Die Lehre hat sich schon dramatisch verändert. Heute ist alles online und so verfügbar geworden. Das ist für die Lehre super. Wir können sagen, die Literatur ist online, also lest sie euch durch und dann sprechen wir darüber in der Vorlesung. Es liegen somit viel mehr Möglichkeiten auf Seiten der Studierenden, sich selber zu informieren und die Lehre eher zur Diskussion zu nutzen. Das kommt mir zumindest für den Bereich Psychologie sehr wichtig vor. Dann haben wir erfahrungsbasiertes Lernen. Es ist spannend, in der Lehre soziale Erlebensräume schaffen, in denen man sich mit anderen Menschen etwas erarbeitet.

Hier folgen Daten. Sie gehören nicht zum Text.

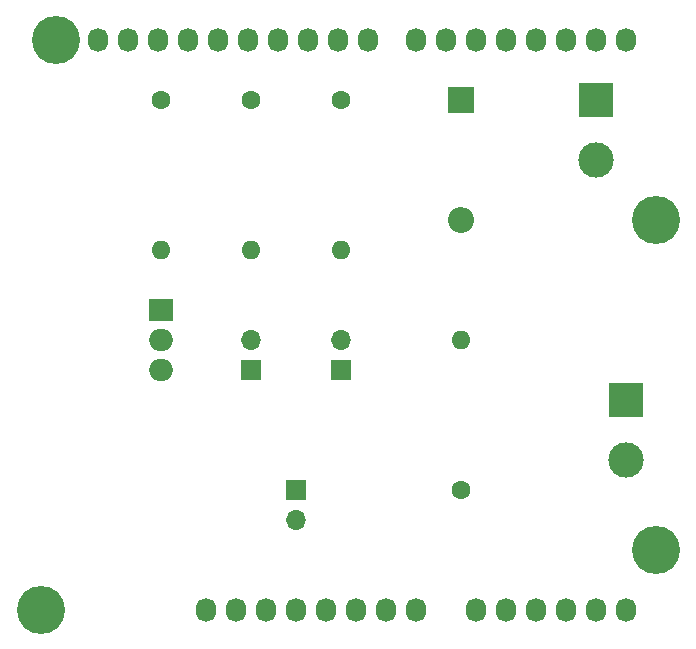
<source format=gbl>
G04 #@! TF.GenerationSoftware,KiCad,Pcbnew,(5.0.2)-1*
G04 #@! TF.CreationDate,2018-12-31T00:39:44+01:00*
G04 #@! TF.ProjectId,pcb,7063622e-6b69-4636-9164-5f7063625858,1.1*
G04 #@! TF.SameCoordinates,Original*
G04 #@! TF.FileFunction,Copper,L2,Bot*
G04 #@! TF.FilePolarity,Positive*
%FSLAX46Y46*%
G04 Gerber Fmt 4.6, Leading zero omitted, Abs format (unit mm)*
G04 Created by KiCad (PCBNEW (5.0.2)-1) date 31/12/2018 00:39:44*
%MOMM*%
%LPD*%
G01*
G04 APERTURE LIST*
G04 #@! TA.AperFunction,ComponentPad*
%ADD10O,1.727200X2.032000*%
G04 #@! TD*
G04 #@! TA.AperFunction,ComponentPad*
%ADD11C,4.064000*%
G04 #@! TD*
G04 #@! TA.AperFunction,ComponentPad*
%ADD12O,2.200000X2.200000*%
G04 #@! TD*
G04 #@! TA.AperFunction,ComponentPad*
%ADD13R,2.200000X2.200000*%
G04 #@! TD*
G04 #@! TA.AperFunction,ComponentPad*
%ADD14R,3.000000X3.000000*%
G04 #@! TD*
G04 #@! TA.AperFunction,ComponentPad*
%ADD15C,3.000000*%
G04 #@! TD*
G04 #@! TA.AperFunction,ComponentPad*
%ADD16O,2.000000X1.905000*%
G04 #@! TD*
G04 #@! TA.AperFunction,ComponentPad*
%ADD17R,2.000000X1.905000*%
G04 #@! TD*
G04 #@! TA.AperFunction,ComponentPad*
%ADD18C,1.600000*%
G04 #@! TD*
G04 #@! TA.AperFunction,ComponentPad*
%ADD19O,1.600000X1.600000*%
G04 #@! TD*
G04 #@! TA.AperFunction,ComponentPad*
%ADD20R,1.700000X1.700000*%
G04 #@! TD*
G04 #@! TA.AperFunction,ComponentPad*
%ADD21O,1.700000X1.700000*%
G04 #@! TD*
G04 APERTURE END LIST*
D10*
G04 #@! TO.P,P1,1*
G04 #@! TO.N,Net-(P1-Pad1)*
X138938000Y-123825000D03*
G04 #@! TO.P,P1,2*
G04 #@! TO.N,/IOREF*
X141478000Y-123825000D03*
G04 #@! TO.P,P1,3*
G04 #@! TO.N,/Reset*
X144018000Y-123825000D03*
G04 #@! TO.P,P1,4*
G04 #@! TO.N,+3V3*
X146558000Y-123825000D03*
G04 #@! TO.P,P1,5*
G04 #@! TO.N,Net-(P1-Pad5)*
X149098000Y-123825000D03*
G04 #@! TO.P,P1,6*
G04 #@! TO.N,GND*
X151638000Y-123825000D03*
G04 #@! TO.P,P1,7*
X154178000Y-123825000D03*
G04 #@! TO.P,P1,8*
G04 #@! TO.N,/Vin*
X156718000Y-123825000D03*
G04 #@! TD*
G04 #@! TO.P,P2,1*
G04 #@! TO.N,/A0*
X161798000Y-123825000D03*
G04 #@! TO.P,P2,2*
G04 #@! TO.N,/A1*
X164338000Y-123825000D03*
G04 #@! TO.P,P2,3*
G04 #@! TO.N,/A2*
X166878000Y-123825000D03*
G04 #@! TO.P,P2,4*
G04 #@! TO.N,/A3*
X169418000Y-123825000D03*
G04 #@! TO.P,P2,5*
G04 #@! TO.N,/A4(SDA)*
X171958000Y-123825000D03*
G04 #@! TO.P,P2,6*
G04 #@! TO.N,/A5(SCL)*
X174498000Y-123825000D03*
G04 #@! TD*
G04 #@! TO.P,P3,1*
G04 #@! TO.N,Net-(P3-Pad1)*
X129794000Y-75565000D03*
G04 #@! TO.P,P3,2*
G04 #@! TO.N,Net-(P3-Pad2)*
X132334000Y-75565000D03*
G04 #@! TO.P,P3,3*
G04 #@! TO.N,/AREF*
X134874000Y-75565000D03*
G04 #@! TO.P,P3,4*
G04 #@! TO.N,Net-(P3-Pad4)*
X137414000Y-75565000D03*
G04 #@! TO.P,P3,5*
G04 #@! TO.N,/13(SCK)*
X139954000Y-75565000D03*
G04 #@! TO.P,P3,6*
G04 #@! TO.N,/12(MISO)*
X142494000Y-75565000D03*
G04 #@! TO.P,P3,7*
G04 #@! TO.N,/11(\002A\002A/MOSI)*
X145034000Y-75565000D03*
G04 #@! TO.P,P3,8*
G04 #@! TO.N,/10(\002A\002A/SS)*
X147574000Y-75565000D03*
G04 #@! TO.P,P3,9*
G04 #@! TO.N,/9(\002A\002A)*
X150114000Y-75565000D03*
G04 #@! TO.P,P3,10*
G04 #@! TO.N,/8*
X152654000Y-75565000D03*
G04 #@! TD*
G04 #@! TO.P,P4,1*
G04 #@! TO.N,/7*
X156718000Y-75565000D03*
G04 #@! TO.P,P4,2*
G04 #@! TO.N,/6(\002A\002A)*
X159258000Y-75565000D03*
G04 #@! TO.P,P4,3*
G04 #@! TO.N,/5(\002A\002A)*
X161798000Y-75565000D03*
G04 #@! TO.P,P4,4*
G04 #@! TO.N,/4*
X164338000Y-75565000D03*
G04 #@! TO.P,P4,5*
G04 #@! TO.N,/3(\002A\002A)*
X166878000Y-75565000D03*
G04 #@! TO.P,P4,6*
G04 #@! TO.N,/2*
X169418000Y-75565000D03*
G04 #@! TO.P,P4,7*
G04 #@! TO.N,/1(Tx)*
X171958000Y-75565000D03*
G04 #@! TO.P,P4,8*
G04 #@! TO.N,/0(Rx)*
X174498000Y-75565000D03*
G04 #@! TD*
D11*
G04 #@! TO.P,P5,1*
G04 #@! TO.N,Net-(P5-Pad1)*
X124968000Y-123825000D03*
G04 #@! TD*
G04 #@! TO.P,P6,1*
G04 #@! TO.N,Net-(P6-Pad1)*
X177038000Y-118745000D03*
G04 #@! TD*
G04 #@! TO.P,P7,1*
G04 #@! TO.N,Net-(P7-Pad1)*
X126238000Y-75565000D03*
G04 #@! TD*
G04 #@! TO.P,P8,1*
G04 #@! TO.N,Net-(P8-Pad1)*
X177038000Y-90805000D03*
G04 #@! TD*
D12*
G04 #@! TO.P,D1,2*
G04 #@! TO.N,Net-(D1-Pad2)*
X160528000Y-90805000D03*
D13*
G04 #@! TO.P,D1,1*
G04 #@! TO.N,GND*
X160528000Y-80645000D03*
G04 #@! TD*
D14*
G04 #@! TO.P,J_ALIM1,1*
G04 #@! TO.N,Net-(J_ALIM1-Pad1)*
X174498000Y-106045000D03*
D15*
G04 #@! TO.P,J_ALIM1,2*
G04 #@! TO.N,GND*
X174498000Y-111125000D03*
G04 #@! TD*
G04 #@! TO.P,J_MAGNET1,2*
G04 #@! TO.N,Net-(J_ALIM1-Pad1)*
X171958000Y-85725000D03*
D14*
G04 #@! TO.P,J_MAGNET1,1*
G04 #@! TO.N,Net-(D1-Pad2)*
X171958000Y-80645000D03*
G04 #@! TD*
D16*
G04 #@! TO.P,Q1,3*
G04 #@! TO.N,GND*
X135128000Y-103505000D03*
G04 #@! TO.P,Q1,2*
G04 #@! TO.N,Net-(D1-Pad2)*
X135128000Y-100965000D03*
D17*
G04 #@! TO.P,Q1,1*
G04 #@! TO.N,Net-(Q1-Pad1)*
X135128000Y-98425000D03*
G04 #@! TD*
D18*
G04 #@! TO.P,R1,1*
G04 #@! TO.N,/13(SCK)*
X135128000Y-80645000D03*
D19*
G04 #@! TO.P,R1,2*
G04 #@! TO.N,Net-(Q1-Pad1)*
X135128000Y-93345000D03*
G04 #@! TD*
D18*
G04 #@! TO.P,R2,1*
G04 #@! TO.N,/12(MISO)*
X142748000Y-80645000D03*
D19*
G04 #@! TO.P,R2,2*
G04 #@! TO.N,Net-(DGREEN1-Pad2)*
X142748000Y-93345000D03*
G04 #@! TD*
G04 #@! TO.P,R3,2*
G04 #@! TO.N,Net-(DRED1-Pad2)*
X150368000Y-93345000D03*
D18*
G04 #@! TO.P,R3,1*
G04 #@! TO.N,/11(\002A\002A/MOSI)*
X150368000Y-80645000D03*
G04 #@! TD*
D19*
G04 #@! TO.P,R4,2*
G04 #@! TO.N,GND*
X160528000Y-100965000D03*
D18*
G04 #@! TO.P,R4,1*
G04 #@! TO.N,/A4(SDA)*
X160528000Y-113665000D03*
G04 #@! TD*
D20*
G04 #@! TO.P,R0,1*
G04 #@! TO.N,/A4(SDA)*
X146558000Y-113665000D03*
D21*
G04 #@! TO.P,R0,2*
G04 #@! TO.N,+3V3*
X146558000Y-116205000D03*
G04 #@! TD*
D20*
G04 #@! TO.P,DGREEN1,1*
G04 #@! TO.N,GND*
X142748000Y-103505000D03*
D21*
G04 #@! TO.P,DGREEN1,2*
G04 #@! TO.N,Net-(DGREEN1-Pad2)*
X142748000Y-100965000D03*
G04 #@! TD*
G04 #@! TO.P,DRED1,2*
G04 #@! TO.N,Net-(DRED1-Pad2)*
X150368000Y-100965000D03*
D20*
G04 #@! TO.P,DRED1,1*
G04 #@! TO.N,GND*
X150368000Y-103505000D03*
G04 #@! TD*
M02*

</source>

Was möchten Sie den Studierenden und unseren Leserinnen und Lesern noch mitgeben?
Es ist Ihr Studium, nicht meins. Ein Studium ist Luxus. Wir haben es geschafft, Bildung so verfügbar zu machen, dass alle studieren können oder anders gesagt: Man darf studieren! Zugegeben, ich habe das selbst als Student nicht immer so wahrgenommen, komischerweise. Aber, dass die Gesellschaft sich das leistet, finde ich immer wieder faszinierend. Es ist ein Privileg. Es ist Ihr Studium. Ich wünsche mir, dass Studierende anfangen zu rufen „Es ist mein Studium und wir wollen studieren!“

 

1 Kommentar

  1. therealblogotics
    So, 2. Oktober 2016 / 12:45 Uhr

    Ob jemand einen kommentar zu einem alten Blogeintrag noch liest? Wohl eher nicht! Also kurzhalten ist angesagt:
    Erstens: Ein Preis für Lehre ist natürlich nett; er ändert aber natürlich nichts daran, dass es für eine wissenschaftliche Karriere weiterhin völlig unerheblich ist, ob ein, eine angehende ProfessorIn gute Lehre macht oder nicht. Um gute Lehre wirklich zu fördern müsste sie auch bei der Stellenvergabe beachtet werden, den Instituten genügend zeitliche und monetäre Ressourcen für die Überarbeitung von Curricula gegeben etc. Vl. müsste man sogar das Diktum der Einheit von Forschung und Lehre fallen lassen und endlich ordentliche Stellen für gute Lehrende einrichten. Kurz: Ein Preis ehrt gute Lehre, dabei sollte aber nicht vergessen werden, dass gute Lehre auch anders gefördert oder eingefordert werden kann, und vermutlich auch sollte.
    Zweitens: Studieren als Luxus wär natürlich auch nett, entspricht wohl aber nicht ganz der Realität der meisten Studierenden: Vom Studium erhofft man sich wohl doch auch ein künftiges Einkommen mit einer sinnvoll erscheinenden Tätigkeit. Und der Weg bis zum Studiumsabschluss ist doch nicht nur Zuckerschlecken, sondern auch recht harte Arbeit. Priviligiert würde ich mich halt doch eher auf der Yacht beim Cocktailschlürfen fühlen. Die Schweiz investiert ja natürlich auch nicht einfach in Gönnerlaune in ihren universitären Nachwuchs. Vielmehr muss auch die Schweiz ihre Chancen im internationalen Wettbewerb sicherstellen und ist auf einen gut aufgestellten Nachwuchs angewiesen. Kurz: Nein, studieren in der Wissensökonomie ist nicht nur Luxus, sondern auch harte Arbeit, nicht nur Privileg sonder auch Zwang.